While the President’s authority as Commander in Chief includes the discretion to control military forces in the field and matters related to the national defense, he does not have the unchecked power to regulate the armed forces or to determine the appropriate troop levels and force composition. The Constitution expressly authorizes the Congress, among other things, to “provide for the common Defense,” U.S. Const., Art. I, § 8, cl. 1; to raise and support armies, see id. § 8, cl. 12, and to “make rules for the government and regulation of the land and naval forces,” see id. § 8, cl. 14. The President, on the other hand, has the authority to see “that the Laws faithfully executed,” Art. II, § 3, and to serve as the Commander-in-Chief, see id. § 2, cl. 2. Given these textual commitments of authority and responsibility, in no sense can it be maintained that the President has exclusive authority over matters related to foreign affairs and national security, in particular maintenance of the country’s armed forces.

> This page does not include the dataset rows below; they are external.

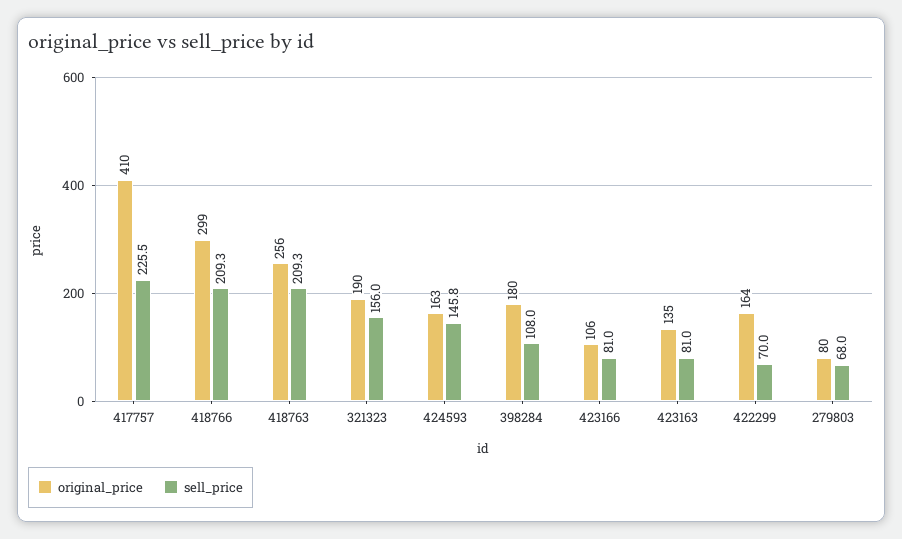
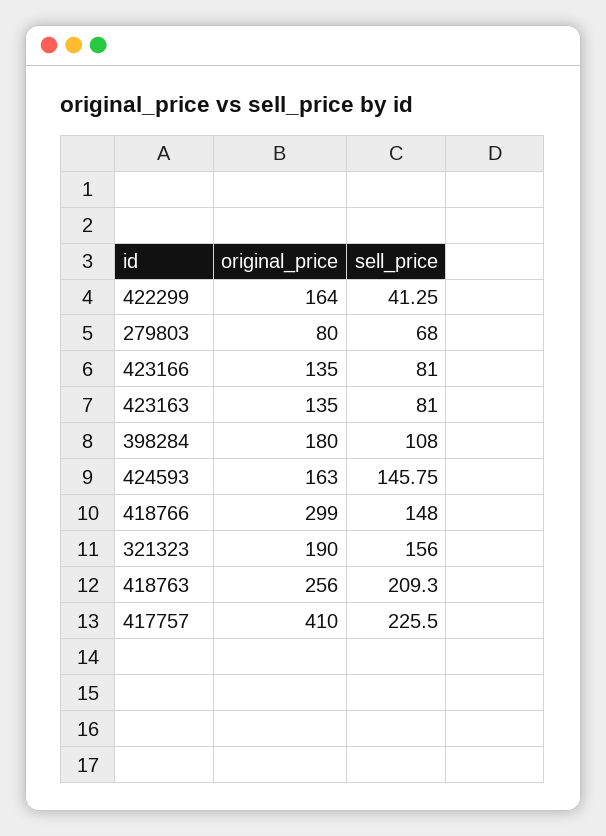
  {
    "original_price": {
      "417757": 410,
      "418766": 299,
      "418763": 256,
      "321323": 190,
      "424593": 163,
      "398284": 180,
-     "423166": 106,
+     "423166": 135,
      "423163": 135,
      "422299": 164,
      "279803": 80
    },
    "sell_price": {
      "417757": 225.5,
-     "418766": 209.3,
+     "418766": 148,
      "418763": 209.3,
      "321323": 156,
      "424593": 145.75,
      "398284": 108,
      "423166": 81,
      "423163": 81,
-     "422299": 70,
+     "422299": 41.25,
      "279803": 68
    }
  }

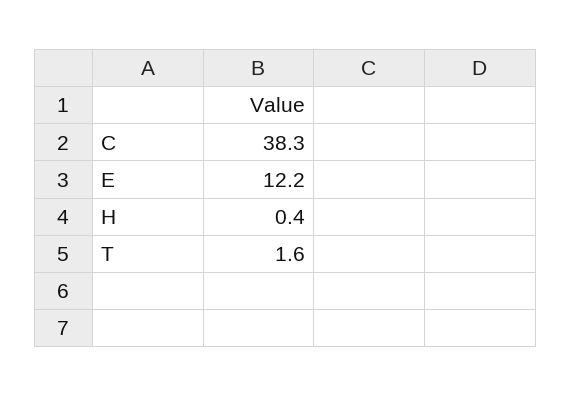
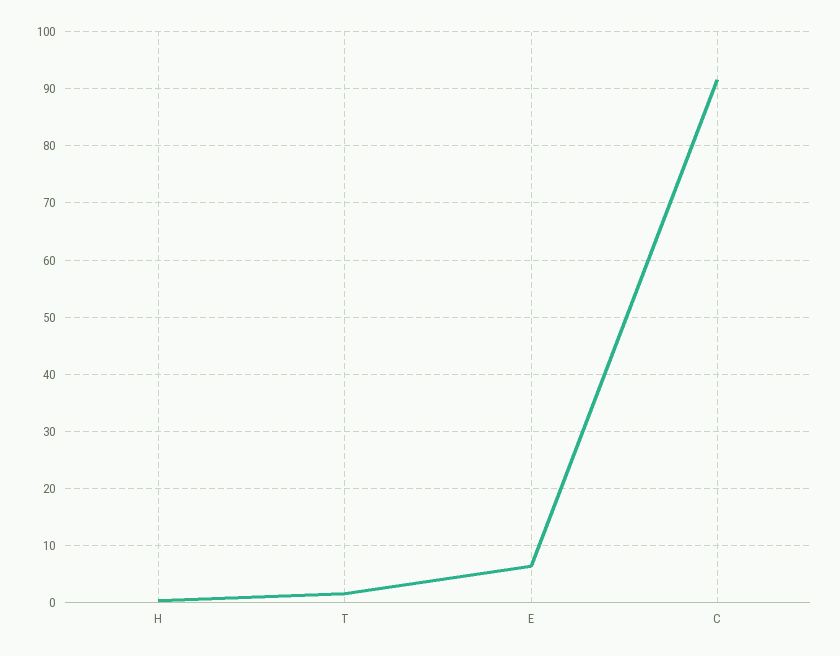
  {
-   "C": 38.3,
+   "C": 92,
-   "E": 12.2,
+   "E": 6,
    "H": 0.4,
    "T": 1.6
  }

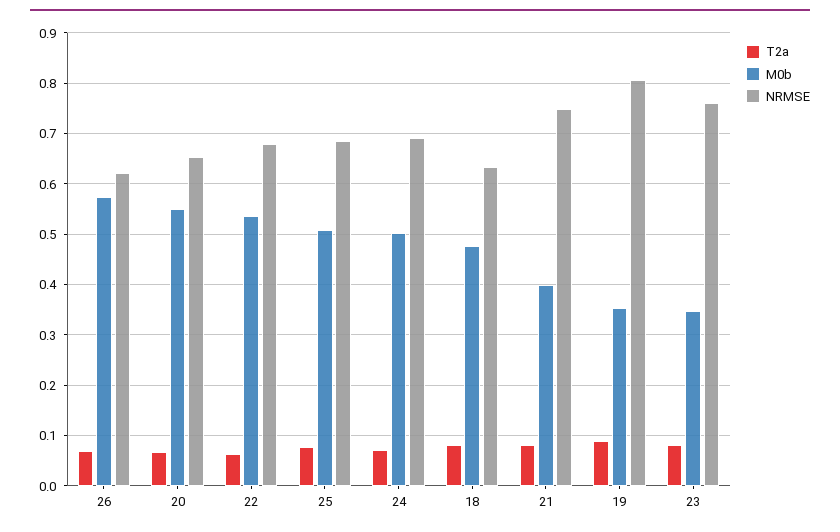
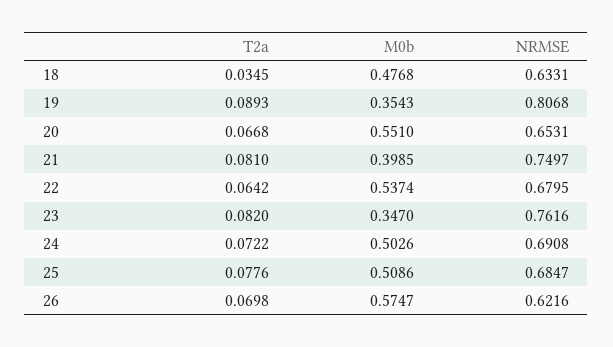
  {
    "T2a": {
      "26": 0.0698,
      "20": 0.0668,
      "22": 0.0642,
      "25": 0.0776,
      "24": 0.0722,
-     "18": 0.08,
+     "18": 0.0345,
      "21": 0.081,
      "19": 0.0893,
      "23": 0.082
    },
    "M0b": {
      "26": 0.5747,
      "20": 0.551,
      "22": 0.5374,
      "25": 0.5086,
      "24": 0.5026,
      "18": 0.4768,
      "21": 0.3985,
      "19": 0.3543,
      "23": 0.347
    },
    "NRMSE": {
      "26": 0.6216,
      "20": 0.6531,
      "22": 0.6795,
      "25": 0.6847,
      "24": 0.6908,
      "18": 0.6331,
      "21": 0.7497,
      "19": 0.8068,
      "23": 0.7616
    }
  }

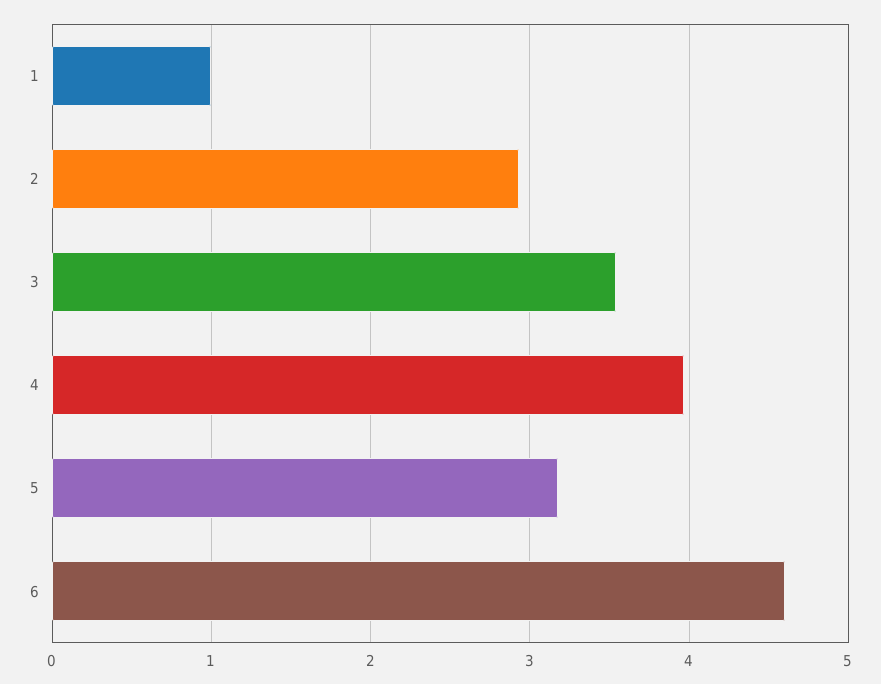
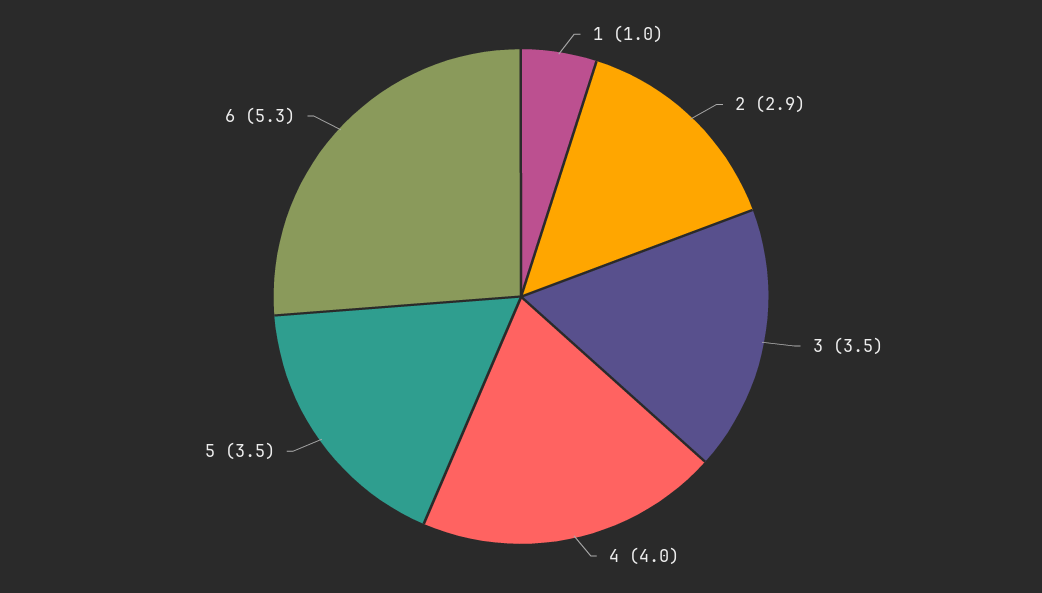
  {
    "1": 1,
    "2": 2.9,
    "3": 3.5,
    "4": 4,
-   "5": 3.2,
+   "5": 3.5,
-   "6": 4.6
+   "6": 5.3
  }

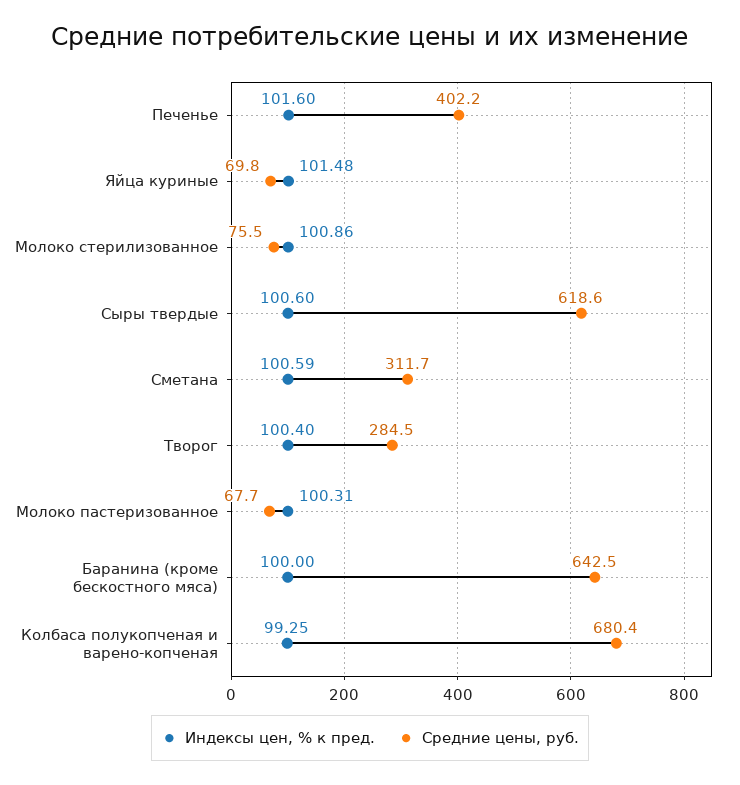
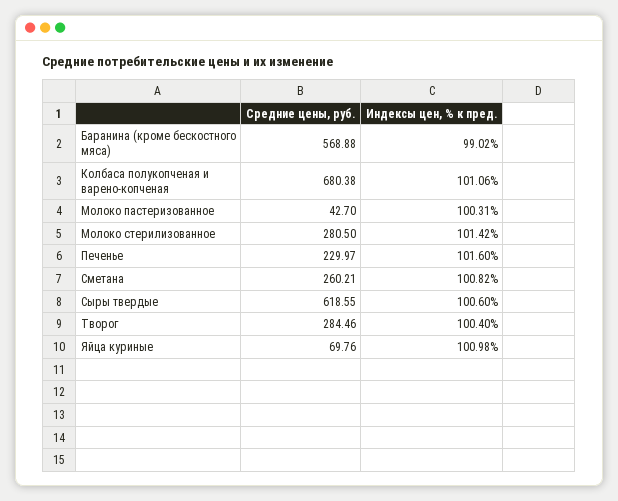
  {
    "Индексы цен, % к пред.": {
      "Печенье": 101.6,
-     "Яйца куриные": 101.48,
+     "Яйца куриные": 100.98,
-     "Молоко стерилизованное": 100.86,
+     "Молоко стерилизованное": 101.42,
      "Сыры твердые": 100.6,
-     "Сметана": 100.59,
+     "Сметана": 100.82,
      "Творог": 100.4,
      "Молоко пастеризованное": 100.31,
-     "Баранина (кроме бескостного мяса)": 100,
+     "Баранина (кроме бескостного мяса)": 99.02,
-     "Колбаса полукопченая и варено-копченая": 99.25
+     "Колбаса полукопченая и варено-копченая": 101.06
    },
    "Средние цены, руб.": {
-     "Печенье": 402.2,
+     "Печенье": 229.97,
      "Яйца куриные": 69.76,
-     "Молоко стерилизованное": 75.5,
+     "Молоко стерилизованное": 280.5,
      "Сыры твердые": 618.55,
-     "Сметана": 311.7,
+     "Сметана": 260.21,
      "Творог": 284.46,
-     "Молоко пастеризованное": 67.7,
+     "Молоко пастеризованное": 42.7,
-     "Баранина (кроме бескостного мяса)": 642.5,
+     "Баранина (кроме бескостного мяса)": 568.88,
      "Колбаса полукопченая и варено-копченая": 680.38
    }
  }

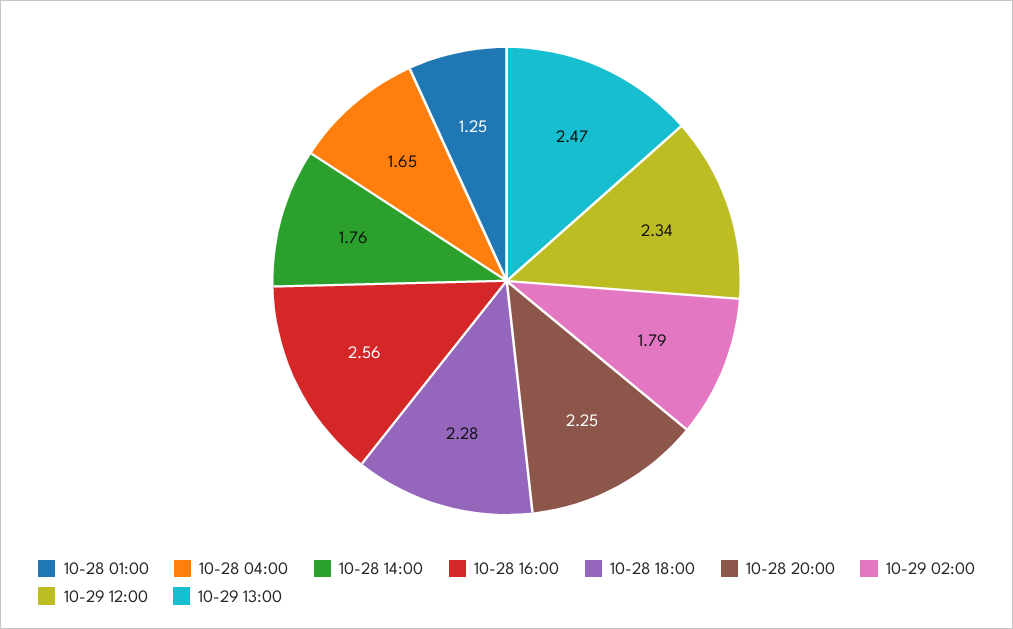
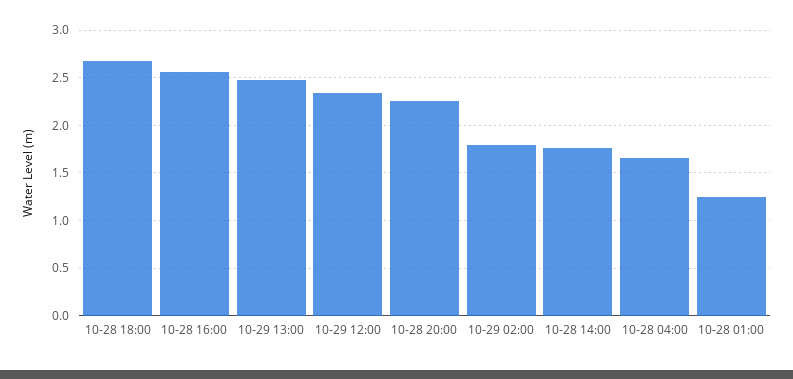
  {
    "10-28 01:00": 1.25,
    "10-28 04:00": 1.65,
    "10-28 14:00": 1.76,
    "10-28 16:00": 2.56,
-   "10-28 18:00": 2.28,
+   "10-28 18:00": 2.7,
    "10-28 20:00": 2.25,
    "10-29 02:00": 1.79,
    "10-29 12:00": 2.34,
    "10-29 13:00": 2.47
  }

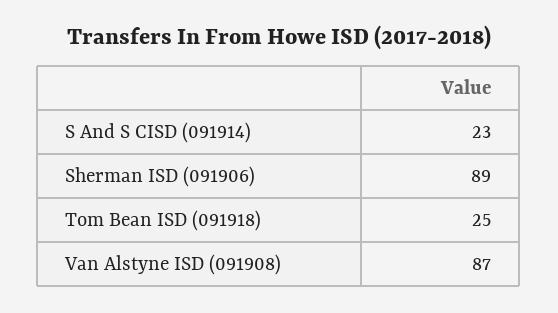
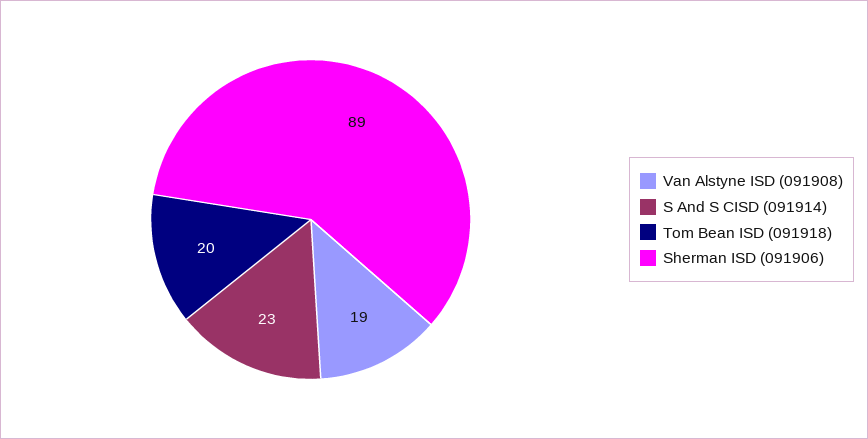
  {
    "S And S CISD (091914)": 23,
    "Sherman ISD (091906)": 89,
-   "Tom Bean ISD (091918)": 25,
+   "Tom Bean ISD (091918)": 20,
-   "Van Alstyne ISD (091908)": 87
+   "Van Alstyne ISD (091908)": 19
  }

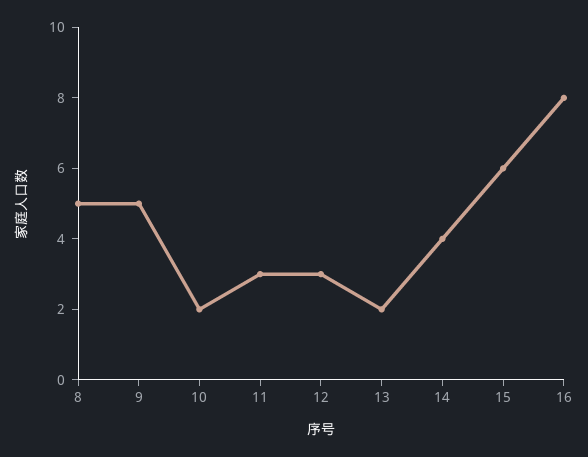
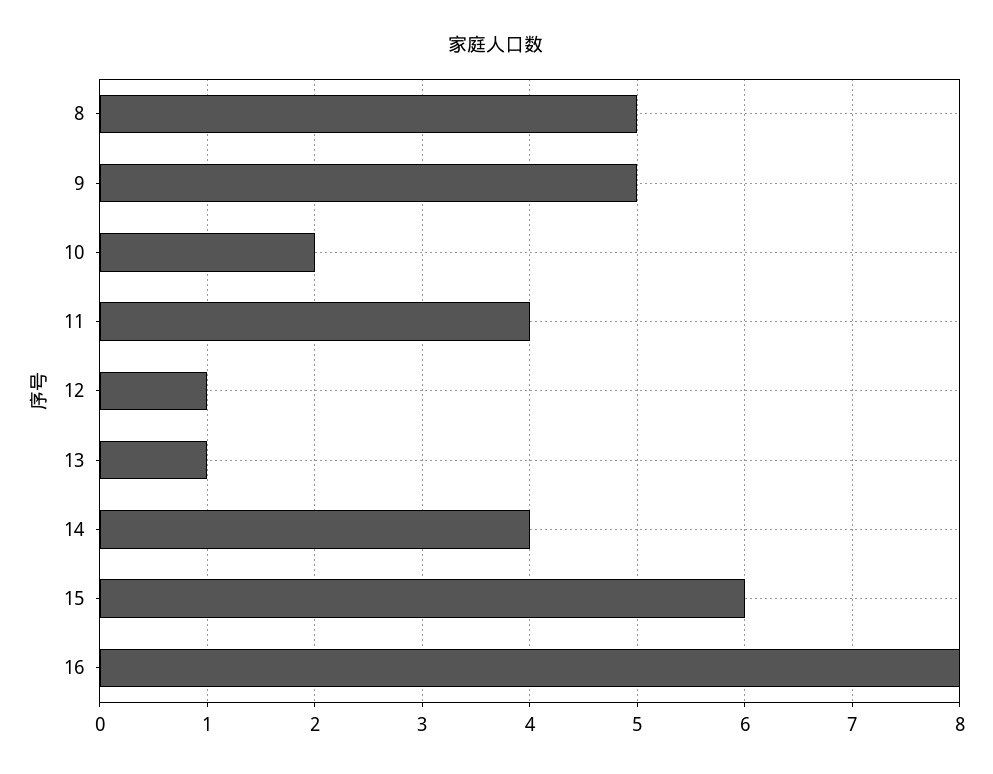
  {
    "8": 5,
    "9": 5,
    "10": 2,
-   "11": 3,
+   "11": 4,
-   "12": 3,
+   "12": 1,
-   "13": 2,
+   "13": 1,
    "14": 4,
    "15": 6,
    "16": 8
  }

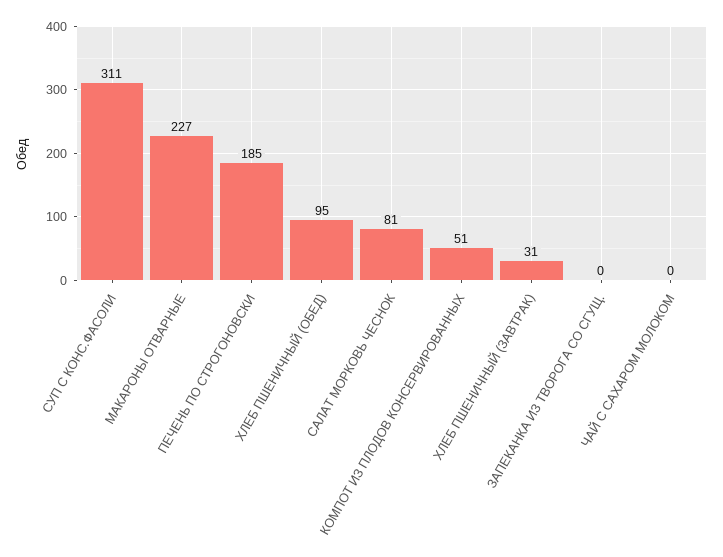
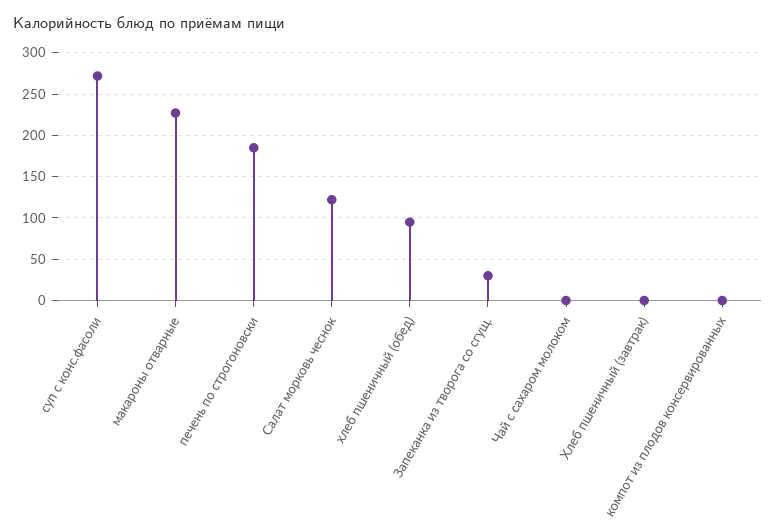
  {
-   "СУП С КОНС.ФАСОЛИ": 311,
+   "СУП С КОНС.ФАСОЛИ": 270,
    "МАКАРОНЫ ОТВАРНЫЕ": 227,
    "ПЕЧЕНЬ ПО СТРОГОНОВСКИ": 185,
    "ХЛЕБ ПШЕНИЧНЫЙ (ОБЕД)": 95,
-   "САЛАТ МОРКОВЬ ЧЕСНОК": 81,
+   "САЛАТ МОРКОВЬ ЧЕСНОК": 120,
-   "КОМПОТ ИЗ ПЛОДОВ КОНСЕРВИРОВАННЫХ": 51,
+   "КОМПОТ ИЗ ПЛОДОВ КОНСЕРВИРОВАННЫХ": 0,
-   "ХЛЕБ ПШЕНИЧНЫЙ (ЗАВТРАК)": 31,
+   "ХЛЕБ ПШЕНИЧНЫЙ (ЗАВТРАК)": 0,
-   "ЗАПЕКАНКА ИЗ ТВОРОГА СО СГУЩ.": 0,
+   "ЗАПЕКАНКА ИЗ ТВОРОГА СО СГУЩ.": 30,
    "ЧАЙ С САХАРОМ МОЛОКОМ": 0
  }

Indeed, Congress is constitutionally required to exercise its appropriations authority in respect to the armed forces every two years, and the Congress in modern times has consistently exercised that power. See id. § 8, cl.12. Congressional authority does not end at the decision to raise an army; it embraces as well the discretionary authority to “support” the army—to regulate its size and composition. There is little support in history for the view that, once the Congress called an armed force into existence, the issue of its maintenance would fall within the Executive authority. As Alexander Hamilton noted in Federalist No. 69, the President’s constitutional power as Commander in Chief relates to the command and direction of military forces; it does not extend to “the . . . regulating of fleets and armies.” And the Supreme Court has taken the view that constitutional text means what it says. The Court concluded in Loving v. United States, 517 U.S. 748 (1996), for example, that the Executive has the power to regulate the conduct of members of the military, but he may do so only so long as those regulations do not conflict with Congressional enactments.


Edited to say: McCain needs to familiarize himself with the US Constitution.